Journalist Sebastian Junger, for example, has a recent Times essay that confronts the simple fact that for many men war is not, as the liberals have it, an irredeemable evil, but rather an opportunity for adventure, achievement, and camaraderie. Junger suggests that accepting and understanding this reality could be helpful in reintegrating combat veterans into civilian life. But this potentially useful point immediately gets sidetracked by received wisdom, as when Junger claims that society is unwilling “to acknowledge the very real horrors of war,” and that this silence makes it harder for veterans to deal with their experiences.

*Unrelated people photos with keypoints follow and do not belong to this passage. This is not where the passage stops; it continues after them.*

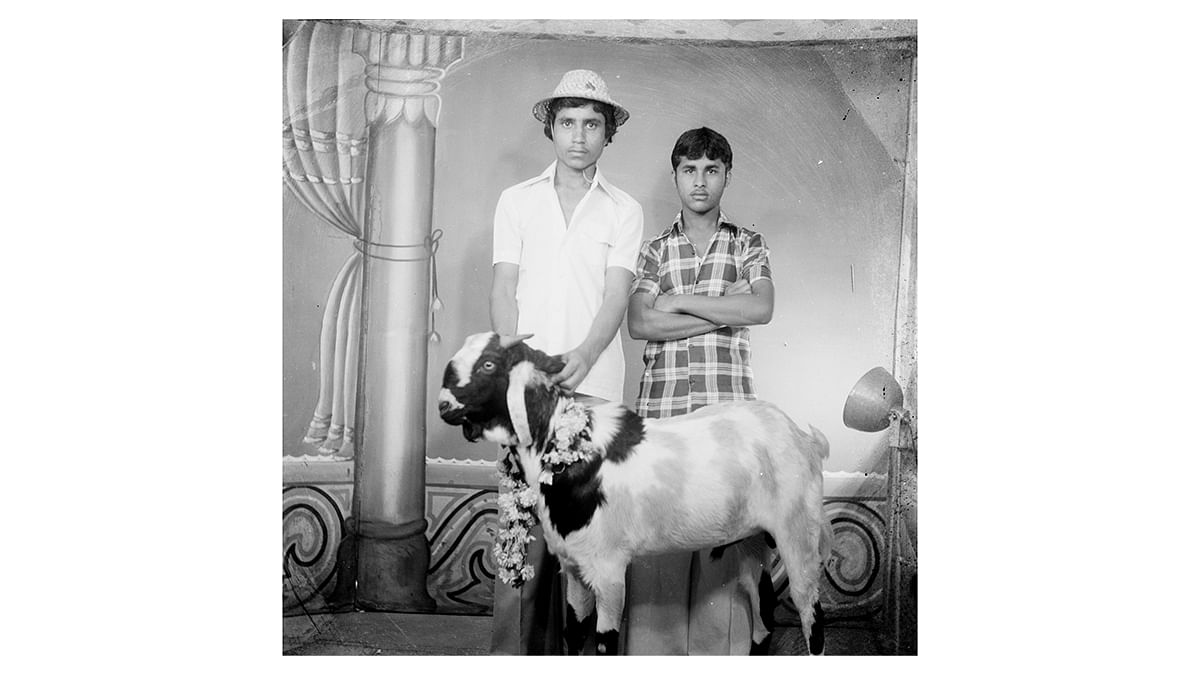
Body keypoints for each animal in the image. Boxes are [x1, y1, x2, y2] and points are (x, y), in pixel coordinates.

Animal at [441, 331, 835, 653]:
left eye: (489, 363)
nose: (444, 406)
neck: (569, 449)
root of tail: (805, 438)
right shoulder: (574, 566)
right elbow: (574, 635)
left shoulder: (609, 569)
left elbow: (604, 643)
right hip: (751, 544)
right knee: (763, 617)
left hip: (798, 534)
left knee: (812, 616)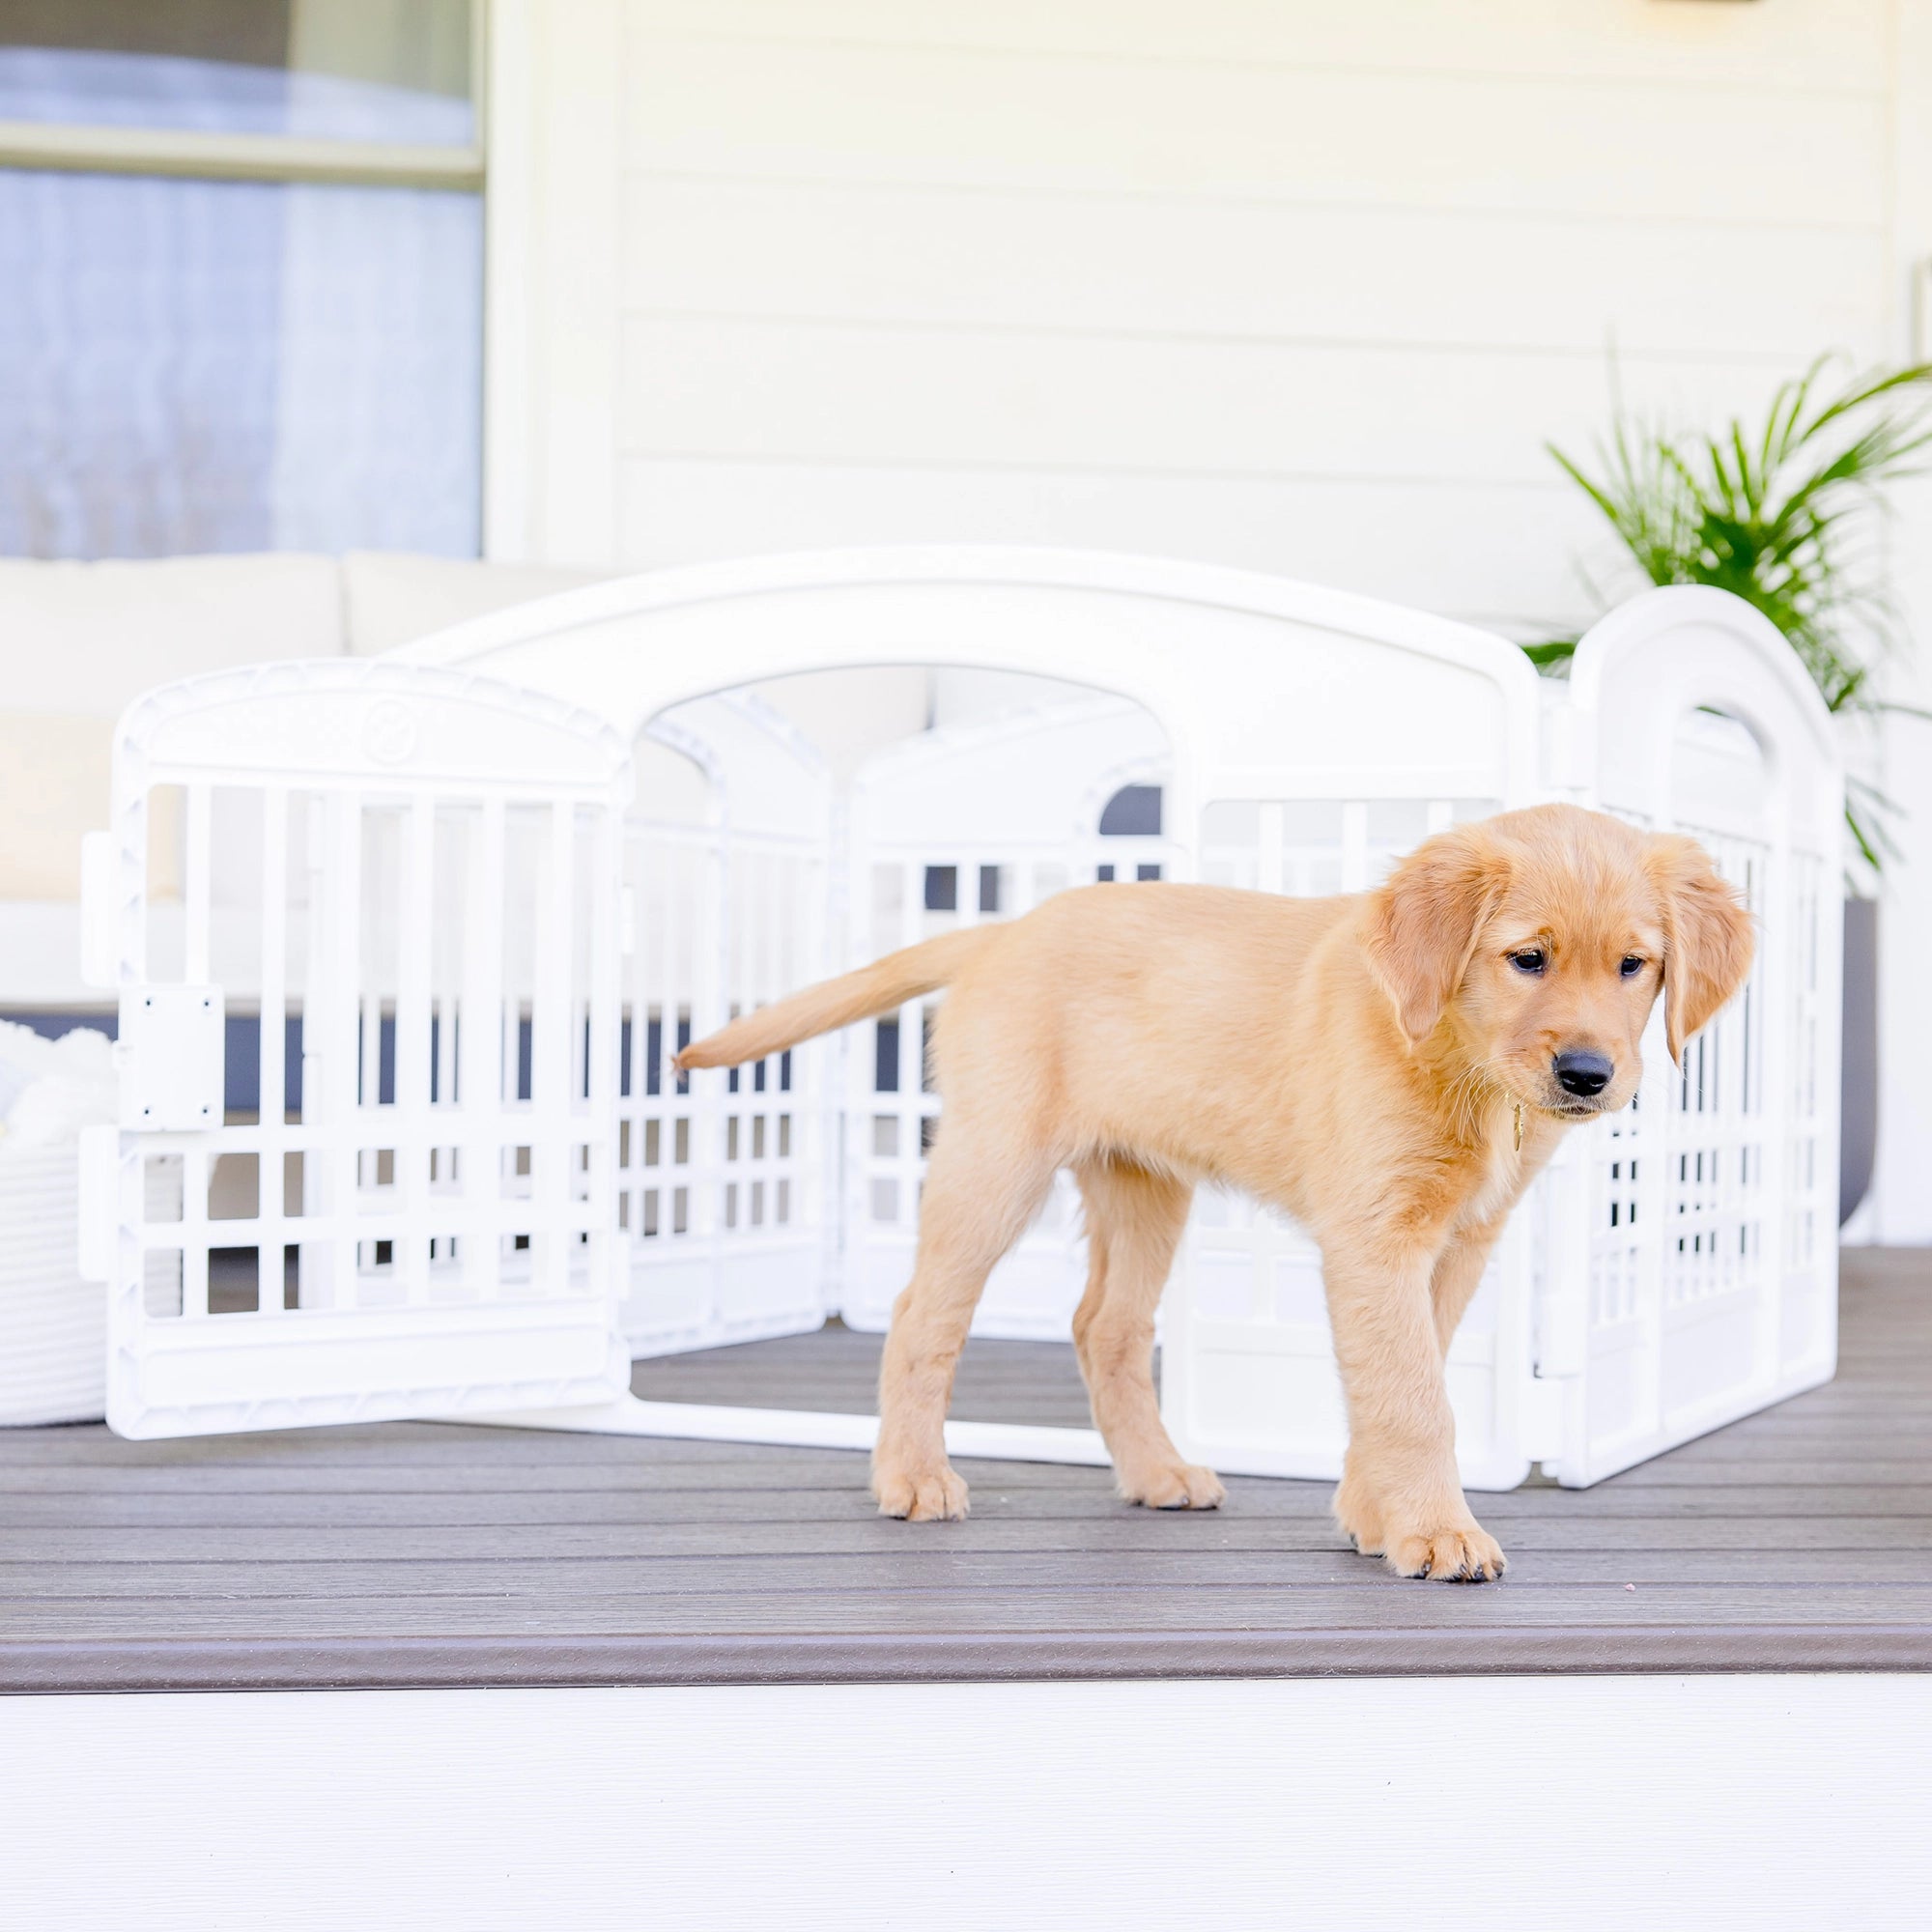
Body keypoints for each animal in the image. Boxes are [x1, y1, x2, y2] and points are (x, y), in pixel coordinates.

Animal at [676, 800, 1754, 1584]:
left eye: (1635, 965)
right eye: (1526, 957)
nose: (1588, 1074)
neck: (1454, 1055)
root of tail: (1000, 931)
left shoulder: (1455, 1244)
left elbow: (1405, 1378)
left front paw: (1374, 1516)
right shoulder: (1376, 1239)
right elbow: (1413, 1397)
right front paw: (1437, 1532)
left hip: (1144, 1184)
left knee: (1103, 1326)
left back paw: (1155, 1473)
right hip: (995, 1161)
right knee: (922, 1312)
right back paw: (912, 1475)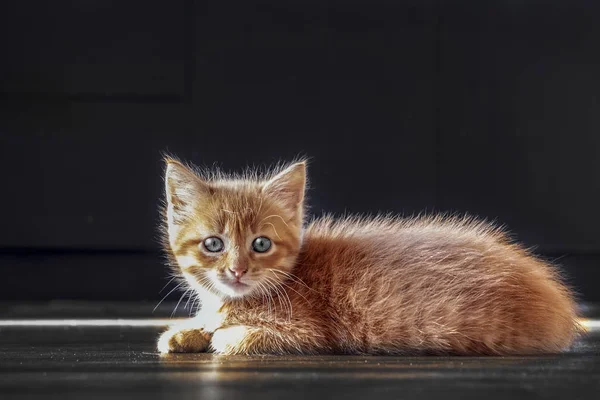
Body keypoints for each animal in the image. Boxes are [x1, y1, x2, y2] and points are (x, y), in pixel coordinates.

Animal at [157, 158, 580, 354]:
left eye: (261, 244)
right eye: (213, 244)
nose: (237, 270)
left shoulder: (311, 331)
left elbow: (236, 336)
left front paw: (219, 334)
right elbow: (207, 323)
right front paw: (186, 332)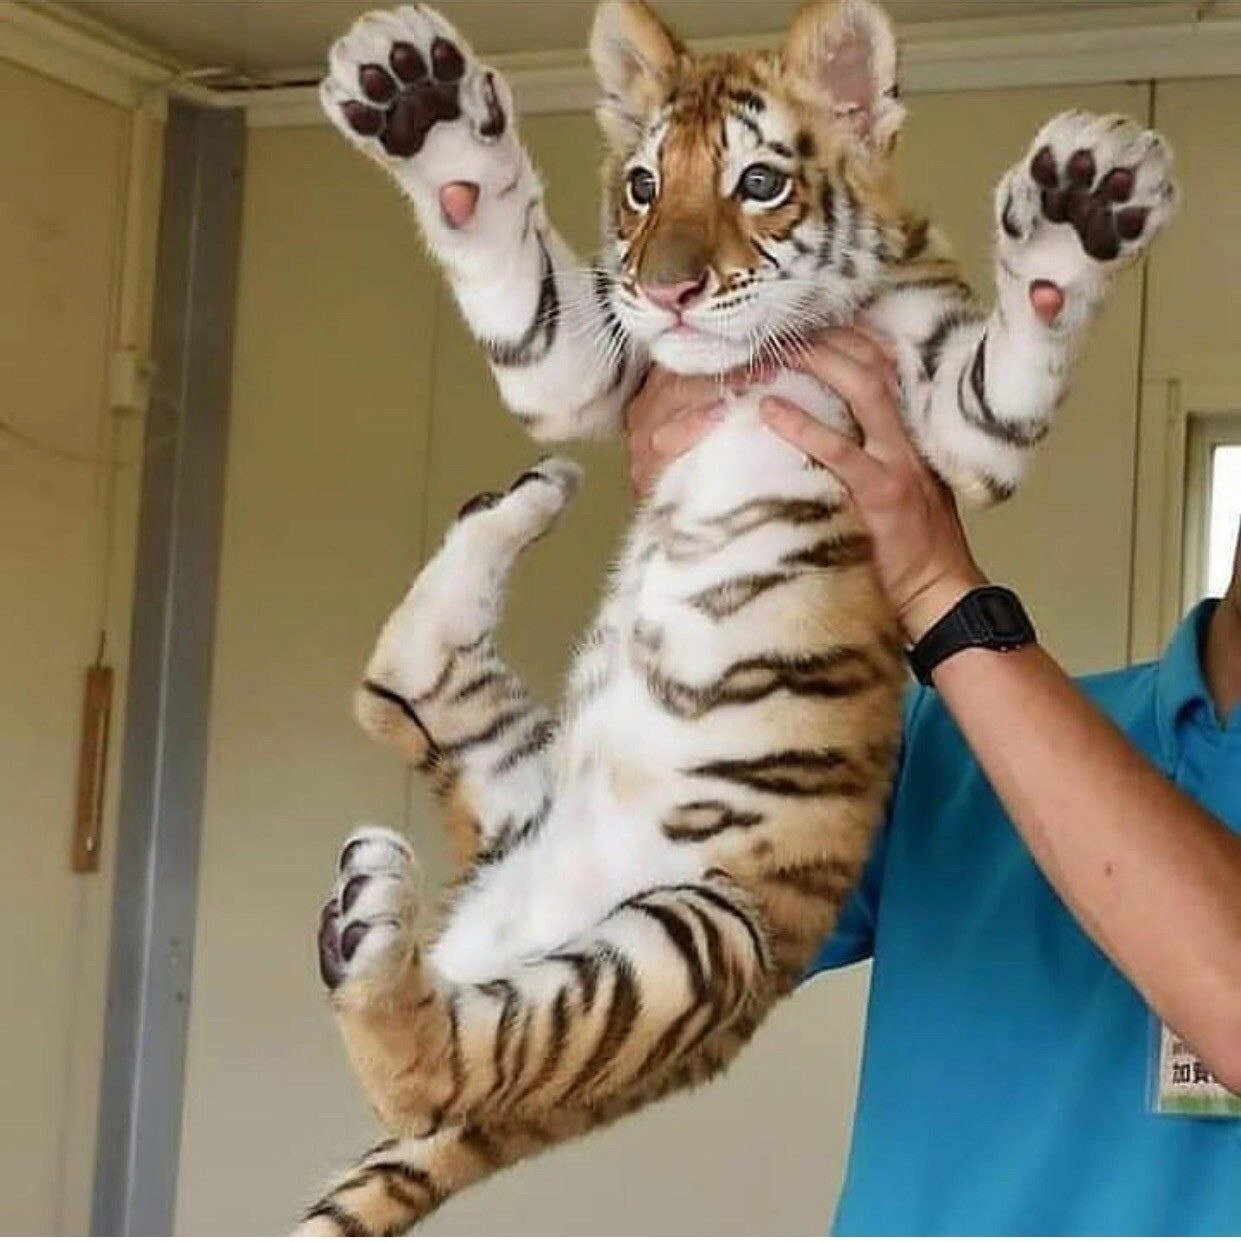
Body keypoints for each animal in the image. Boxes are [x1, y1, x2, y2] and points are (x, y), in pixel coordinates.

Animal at [297, 0, 1177, 1233]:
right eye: (639, 187)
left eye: (759, 182)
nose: (665, 291)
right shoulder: (596, 367)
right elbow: (523, 290)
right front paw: (421, 106)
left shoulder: (952, 436)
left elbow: (1017, 353)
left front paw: (1083, 207)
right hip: (526, 797)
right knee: (400, 685)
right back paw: (527, 502)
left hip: (691, 946)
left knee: (430, 1064)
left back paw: (370, 921)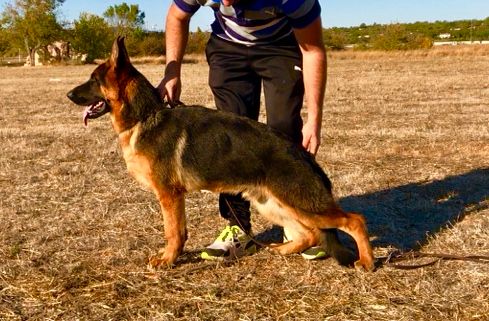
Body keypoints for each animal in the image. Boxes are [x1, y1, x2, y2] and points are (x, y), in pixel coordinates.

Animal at [66, 38, 374, 272]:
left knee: (354, 220)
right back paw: (284, 249)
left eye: (93, 80)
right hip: (274, 204)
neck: (145, 116)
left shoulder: (169, 196)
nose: (68, 95)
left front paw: (168, 260)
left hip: (301, 204)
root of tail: (304, 153)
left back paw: (367, 262)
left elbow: (174, 232)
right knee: (309, 233)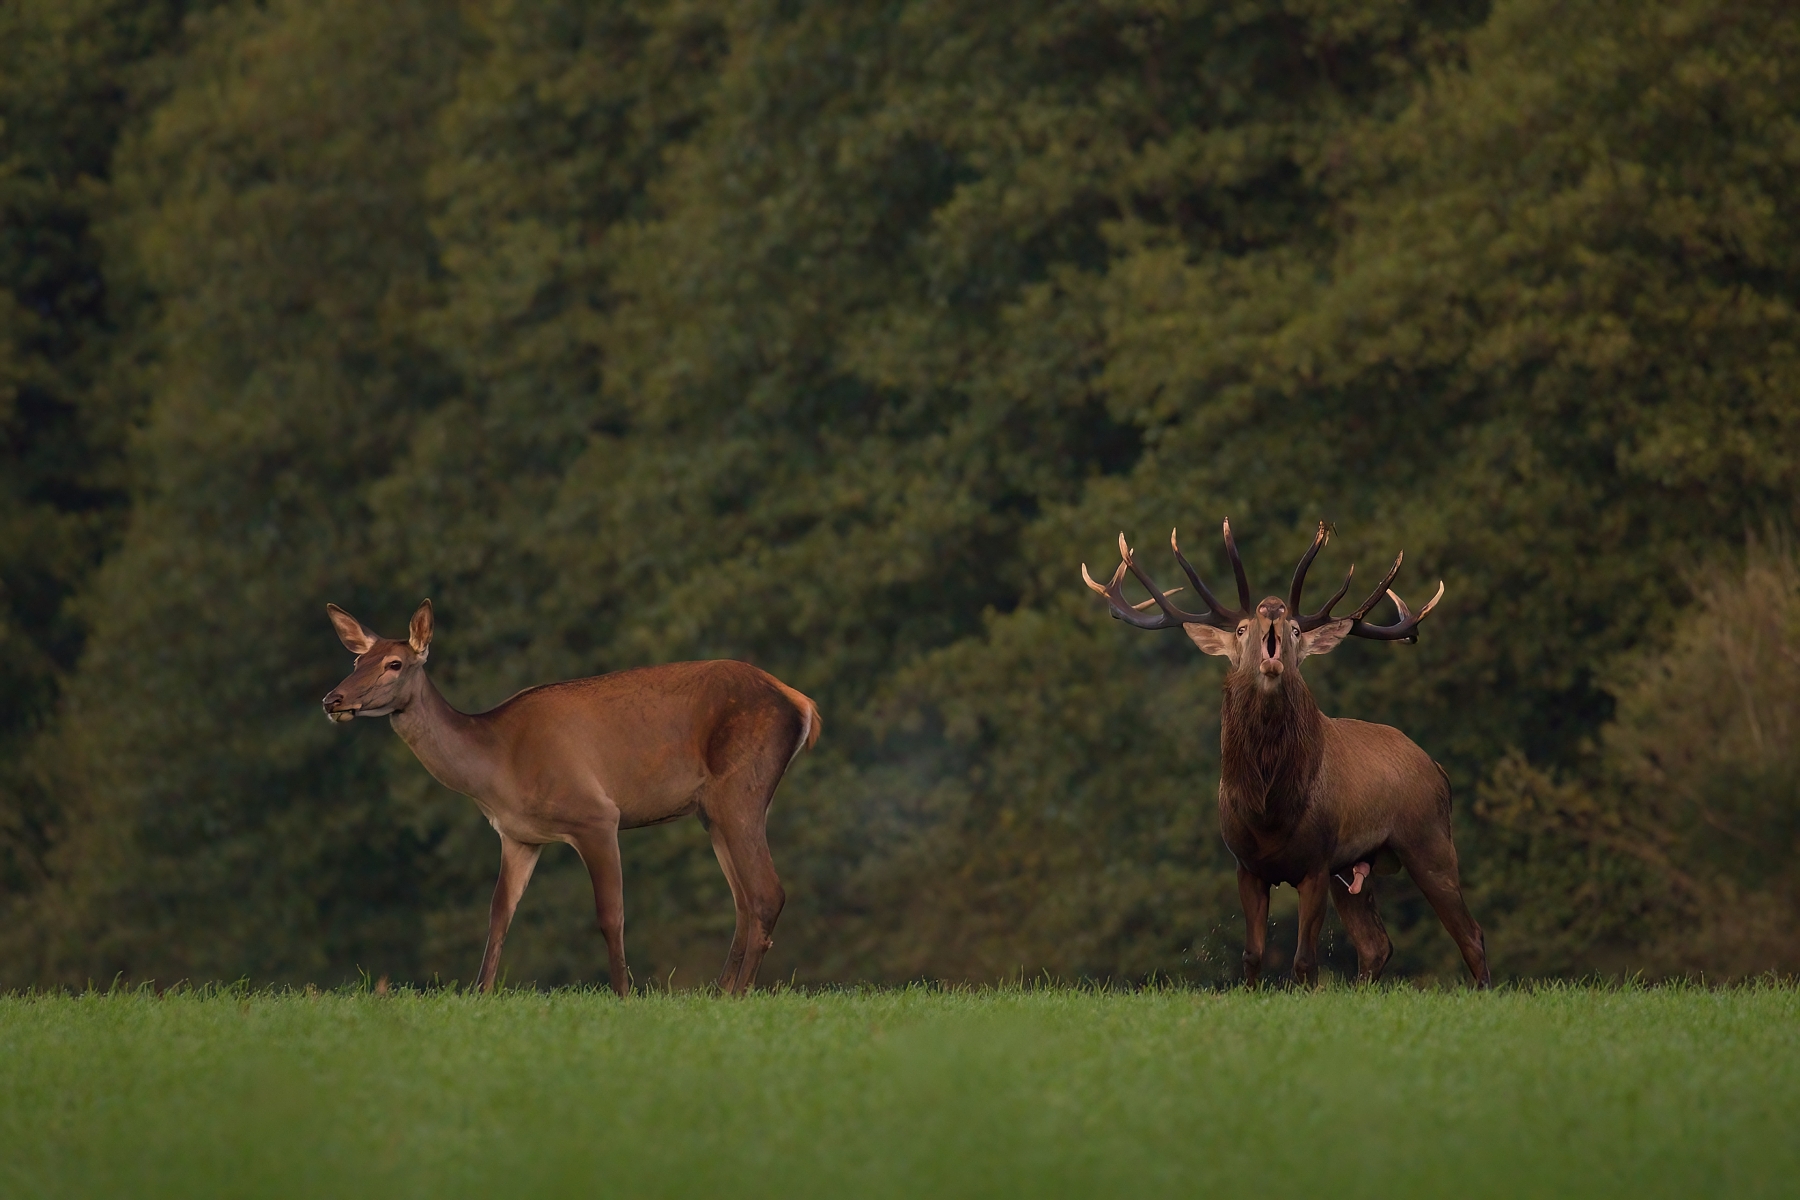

I don’t know what “society” Junger has in mind, but it certainly isn’t the United States, where ever since Vietnam the “horrors of war” have been dwelled on, magnified, and frequently embellished by the media and popular culture at the expense of all those other dimensions of combat Junger recognizes are legitimate. The media coverage of the wars in Iraq and Afghanistan, for example, has relentlessly focused on the dead, the wounded, the impact on their families, and the deaths of civilians with an almost voyeuristic intensity. So too with Junger’s assertion that we must remember the bombings of Dresden and Hamburg, the firebombing of Japanese cities, and of course the nuclear destruction of Hiroshima and Nagasaki, and his implication that “we as a nation avoid coming to terms with events like these.” Again, this is a dubious assertion, given that a whole industry has sprung up demonizing the bombing of Hiroshima, which every student in America learns was a shameful crime even as he knows nothing about the Japanese atrocities perpetrated in Manchuria or the Philippines.
This trite bit of received wisdom––that American society ignores the horrors of war, particularly the deaths of civilians–– can be relied on to surface whenever the country debates sending our troops into combat, as it did in 2003 before the Iraq war. It reappears in Junger’s essay to provide his next dubious assumption: that this blindness makes it harder for veterans to assimilate into civilian society because their conflicted emotions about their experiences are unacknowledged, especially their guilt over civilian deaths. Again, this claim that there is some culture-wide silence about the experiences of combat veterans and their conflicted feelings is belied by history. After World War I scores of “trench reminiscences” flooded Western Europe, 75 in England just from 1927-29. The most famous was German Erich Remarque’s All Quiet on the Western Front, which sold a million copies in Germany and another million in translation in France, England, and the U.S., where the film version won the best picture Oscar in 1930. So too after World War II, when in 1946 The Best Years of Our Lives won the best picture Oscar for 1946, and novels like Norman Mailer’s The Naked and the Dead and James Jones’ From Here to Eternity were bestsellers. And of course, Vietnam produced a whole new genre of film that explored, and frequently distorted into lurid stereotypes, our soldiers’ experiences of that conflict.